O segundo turno nos beneficia de um duplo salto na maturidade cívica do país. Voltou-se ao debate para a definição de razões de decidir no pleito, abandonando a presunção das avalanches fatais como se anunciava a da eleição de Lula. De outra parte tornou-se nítida a consciência da mudança, no novo avanço de votos do petista. Muito da ameaça a Lula não teria passado do pito, sem, de fato, nos ameaçar da torna ao país de sempre.
O acirrar-se o denuncismo moralista tornou ainda mais clara a justificação de um status quo, sem sequer o pudor da maquiagem. Nos primeiros resultados da reação ao debate vê-se que a própria classe média, vista como manancial dos votos de Alckmin, encontra-se hoje, a meio a meio, entre os candidatos.
Doutra parte, a oposição a Lula não levará, de chorrilho, os votos do PDT ou do PSOL à direita. O partido de Brizola subordinou a definição de candidaturas a um questionário prévio onde se torna impossível a Alckmin, sob pena de retumbante hipocrisia, contradizer o neoliberalismo tucano. E a legenda de Heloísa sabe onde está a esquerda fora da enfermaria da radicalidade. Claro, o Sul do país vai voltar às urnas contra o atual situacionismo federal. São os males de economias regionais, de há muito atingidas, que levarão Lula, no poder, a ser confrontada com o efetivo perde-e-ganha das políticas de exportação na conjuntura global.

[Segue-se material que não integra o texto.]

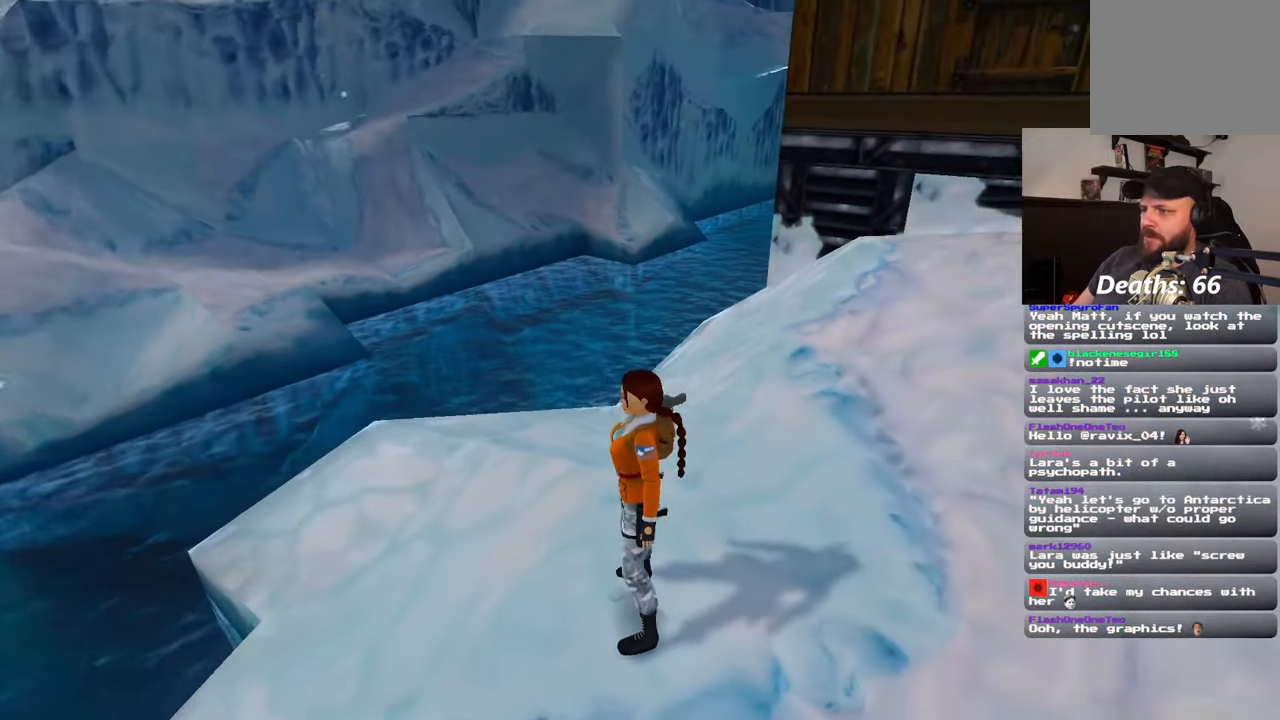
{"dt_ms": 1000, "buttons": [], "left_stick": "center", "right_stick": "center"}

O disparo, já, dos 19 pontos do petista no segundo turno mostra até onde as próprias situações estaduais, em larga parte contra o PT, não deixaram de assegurar em Estados-chaves, como Minas ou Rio de Janeiro, o ganho de Lula, ecoando a contundência dos 75% contra 23% no Nordeste brasileiro. É a partir, entretanto, de São Paulo que o panorama eleitoral do primeiro turno indica a correlação entre a região mais rica do país e o inquietante começo de um cinismo político, a partir de votações teratológicas como as de Clodovil, mais de escárnio que de protesto democrático. Votou-se, no passado, no rinoceronte Cacareco ou no Macaco Tião, mas o ora eleito fala e começa por desmoralizar contundentemente o Congresso.

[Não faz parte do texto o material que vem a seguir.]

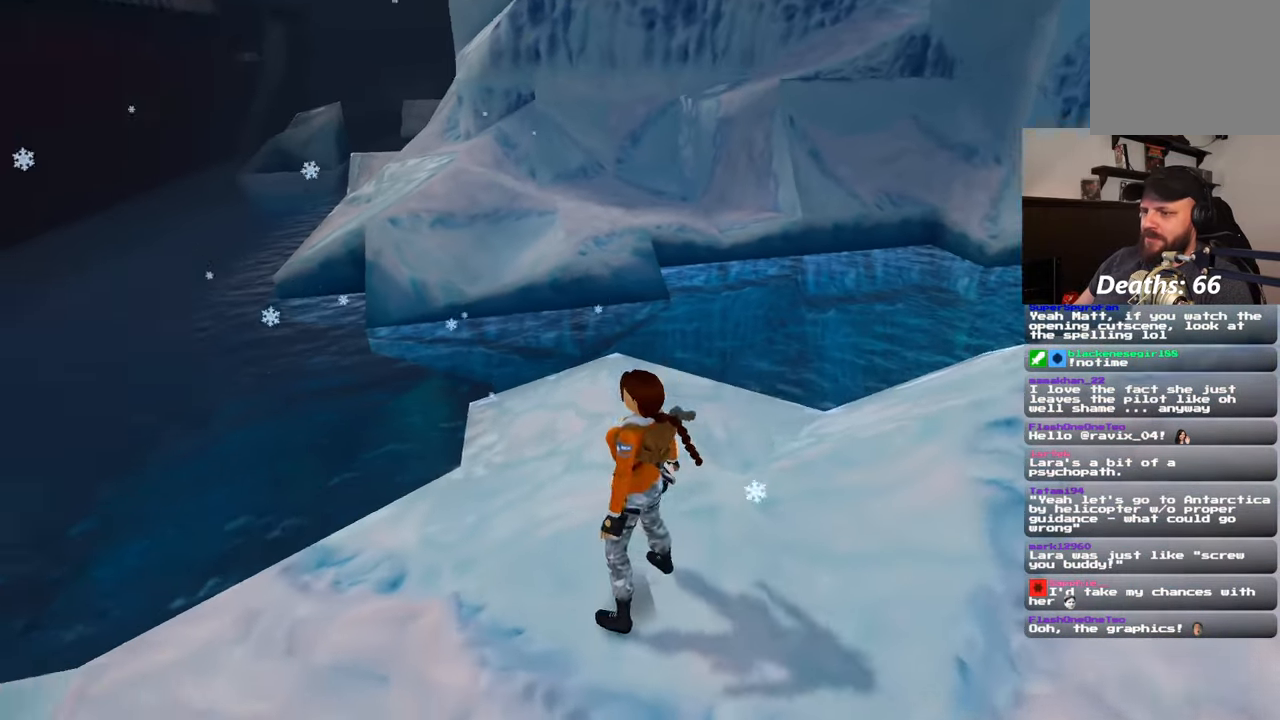
{"dt_ms": 500, "buttons": [], "left_stick": "up", "right_stick": "center", "events": [[67, "left_stick", "up"]]}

A força cívica do voto no país desmunido se transforma na marca consciente e mesmo apaixonada da mudança. O Brasil instalado não foi à discussão, afinal, de projetos alternativos, mas concentrou-se, prioritariamente, no plebiscito, pró ou contra Lula. O sufrágio grotesco, senão exótico, entretanto, abre o caminho para todas as passividades e desinteresses pelas instituições nacionais. A iniciativa dos Presidentes do PFL e do PSDB, querendo fazer da OAB a polícia da polícia, olha para os mesmos caminhos do golpismo moralista.
Corrupção. O teor do novo Congresso não autoriza a qualquer reforço da nossa consciência republicana. Mensaleiros e sanguessugas se reelegeram, em proporção alarmante, e o impasse sobre as suas cassações deverá paralisar o começo da nova legislatura, ou desmoralizá-lo, de vez. O debate do segundo turno dificilmente sairá do pano de fundo da corrupção, tanto quanto o denuncismo sempre esgota os seus trunfos no primeiro ataque. A réplica, do lado governamental, serviu para associar o voto em Lula à quebra do modelo liberal para após a saída do desequilíbrio da economia brasileira, diante da lógica das globalizações. Não a ponto, entretanto, de cobrá-la, de vez, após a vitória. Vamos ficar, por enquanto, na onda da primeira mobilização, a só aumentar a responsabilidade imensa do segundo mandato. De um Lula a formular uma nova esquerda, enquanto é tempo, antes que viremos o país dos Clodovis e do óbvio do mesmo, irrepreensivelmente passado a limpo.